Climat – Environnement

A Dijon, les insectes sont nos amis

Par Philippe Renaud, France Bleu Bourgogne vendredi 22 janvier 2016 à 18:15

© Radio France - Philippe Renaud

Le plus grand "hôtel" à insectes de ce type a été inauguré ce vendredi 22 janvier 2016 à Dijon. La structure en bois non-traité, haute de six mètres, est située sur la façade d'un bâtiment, baptisé "La Bourdonnerie", qui accueille depuis août 2015 les locaux de deux associations environnementales.

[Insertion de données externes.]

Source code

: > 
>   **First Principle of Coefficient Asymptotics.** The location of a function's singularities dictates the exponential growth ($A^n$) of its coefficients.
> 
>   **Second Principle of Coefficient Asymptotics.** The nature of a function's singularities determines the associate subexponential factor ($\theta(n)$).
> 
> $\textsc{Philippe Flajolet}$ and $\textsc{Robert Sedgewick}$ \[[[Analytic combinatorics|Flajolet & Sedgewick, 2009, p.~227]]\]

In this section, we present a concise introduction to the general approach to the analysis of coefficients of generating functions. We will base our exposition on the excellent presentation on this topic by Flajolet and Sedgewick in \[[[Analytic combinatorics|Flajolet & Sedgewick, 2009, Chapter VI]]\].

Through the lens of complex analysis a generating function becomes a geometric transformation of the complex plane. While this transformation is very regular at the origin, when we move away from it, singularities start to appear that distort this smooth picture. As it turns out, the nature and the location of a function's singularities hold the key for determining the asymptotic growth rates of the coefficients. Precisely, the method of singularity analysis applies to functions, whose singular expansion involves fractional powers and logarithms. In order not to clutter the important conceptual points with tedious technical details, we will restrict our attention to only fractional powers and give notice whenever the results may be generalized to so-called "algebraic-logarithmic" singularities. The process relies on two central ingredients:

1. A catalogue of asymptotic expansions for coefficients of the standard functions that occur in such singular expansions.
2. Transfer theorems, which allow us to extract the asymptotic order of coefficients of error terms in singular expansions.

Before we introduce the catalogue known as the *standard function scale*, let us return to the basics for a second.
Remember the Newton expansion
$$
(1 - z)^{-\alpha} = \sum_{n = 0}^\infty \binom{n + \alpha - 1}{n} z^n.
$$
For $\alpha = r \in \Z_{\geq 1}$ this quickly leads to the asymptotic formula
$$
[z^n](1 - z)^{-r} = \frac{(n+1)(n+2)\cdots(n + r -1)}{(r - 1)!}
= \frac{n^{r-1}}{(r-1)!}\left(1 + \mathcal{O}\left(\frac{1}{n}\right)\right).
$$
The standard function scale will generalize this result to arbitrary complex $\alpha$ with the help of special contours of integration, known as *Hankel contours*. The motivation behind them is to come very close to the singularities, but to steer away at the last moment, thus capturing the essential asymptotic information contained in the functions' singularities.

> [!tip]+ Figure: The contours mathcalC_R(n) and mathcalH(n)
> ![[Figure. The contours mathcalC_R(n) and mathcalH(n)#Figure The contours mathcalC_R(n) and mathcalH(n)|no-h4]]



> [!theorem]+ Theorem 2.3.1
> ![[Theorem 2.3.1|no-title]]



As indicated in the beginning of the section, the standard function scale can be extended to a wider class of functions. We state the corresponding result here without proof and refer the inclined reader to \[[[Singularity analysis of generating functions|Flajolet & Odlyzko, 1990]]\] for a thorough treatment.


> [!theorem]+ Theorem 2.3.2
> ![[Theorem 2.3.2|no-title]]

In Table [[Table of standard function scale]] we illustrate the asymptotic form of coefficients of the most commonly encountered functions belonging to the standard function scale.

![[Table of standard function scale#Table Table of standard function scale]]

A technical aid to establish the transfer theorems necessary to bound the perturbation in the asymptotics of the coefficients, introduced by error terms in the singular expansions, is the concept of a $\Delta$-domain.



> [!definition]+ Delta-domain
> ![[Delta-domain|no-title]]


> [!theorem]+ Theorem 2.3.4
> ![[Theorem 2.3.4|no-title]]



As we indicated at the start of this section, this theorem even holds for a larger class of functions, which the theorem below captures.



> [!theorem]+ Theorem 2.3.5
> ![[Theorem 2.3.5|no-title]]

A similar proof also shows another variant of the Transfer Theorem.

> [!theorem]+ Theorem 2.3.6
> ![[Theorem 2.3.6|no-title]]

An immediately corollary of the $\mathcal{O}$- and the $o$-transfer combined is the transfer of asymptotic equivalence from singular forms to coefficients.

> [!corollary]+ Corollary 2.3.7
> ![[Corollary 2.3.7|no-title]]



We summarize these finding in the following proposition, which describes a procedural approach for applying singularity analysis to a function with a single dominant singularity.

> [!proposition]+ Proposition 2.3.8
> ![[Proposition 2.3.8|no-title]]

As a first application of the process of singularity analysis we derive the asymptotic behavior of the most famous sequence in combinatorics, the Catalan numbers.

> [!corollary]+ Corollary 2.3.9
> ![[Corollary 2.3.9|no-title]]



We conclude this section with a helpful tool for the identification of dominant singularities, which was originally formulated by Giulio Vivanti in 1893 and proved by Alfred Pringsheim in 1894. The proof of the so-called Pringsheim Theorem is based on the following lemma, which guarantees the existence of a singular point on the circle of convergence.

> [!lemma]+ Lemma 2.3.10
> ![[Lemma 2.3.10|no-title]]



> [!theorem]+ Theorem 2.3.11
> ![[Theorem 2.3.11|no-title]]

Voilà un bâtiment d'une nouvelle génération : une soixante de mètres carrés, plusieurs milliers de locataires...logés gratuitement. Il ne s'agit pas d'un hôtel traditionnel, vous l'aurez compris mais bel et bien d'un hôtel à insectes.

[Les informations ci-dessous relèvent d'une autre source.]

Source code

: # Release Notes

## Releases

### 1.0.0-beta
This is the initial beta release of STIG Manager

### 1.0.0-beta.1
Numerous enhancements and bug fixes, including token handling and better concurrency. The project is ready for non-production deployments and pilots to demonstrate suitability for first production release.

Ce "grand luxe" pour insectes est formé d'une soixantaine de casiers amovibles, pouvant accueillir "plusieurs milliers" d'insectes, essentiellement volants. Dans chaque casier, ont été installés soit des fagots, des tuiles ou des bûches percées de trous pour favoriser l'installation de diverses espèces de pollinisateurs (abeilles sauvages, papillons, coléoptères) au sein de l'écoquartier "Heudelet 26".

Dans un communiqué de presse, les deux associations à l'origine du projet, Alterre Bourgogne et Réserves naturelles de France précisent : Un hôtel à insectes est une zone refuge dans un environnement généralement très artificialisé et très minéral. Il joue, vis-à-vis des insectes, un rôle quasiment aussi important qu’un espace vert ou du bois mort dans une forêt. Dans les villes, l’artificialisation, l’usage de pesticides, la pollution, le manque de végétalisation, les façades lisses des nouvelles constructions sont autant de facteurs défavorables à la biodiversité, à la survie et à la reproduction des espèces, qu’elles soient végétales ou animales. L’intérêt de l’hôtel à insectes est de favoriser le développement de populations d’insectes, dont les pollinisateurs, pour permettre la reproduction des végétaux. Le fait de rendre la ville habitable et « traversable » pour les différentes espèces animales permet de recréer des continuités écologiques (c’est ce qu’on appelle la Trame verte et bleue), grâce auxquelles les espèces se déplacent, ce dont elles ont besoin pour survivre.

Des animations auprès des enfants et des écoles sont prévues autour de ce projet, qui bénéficiera d'un suivi scientifique.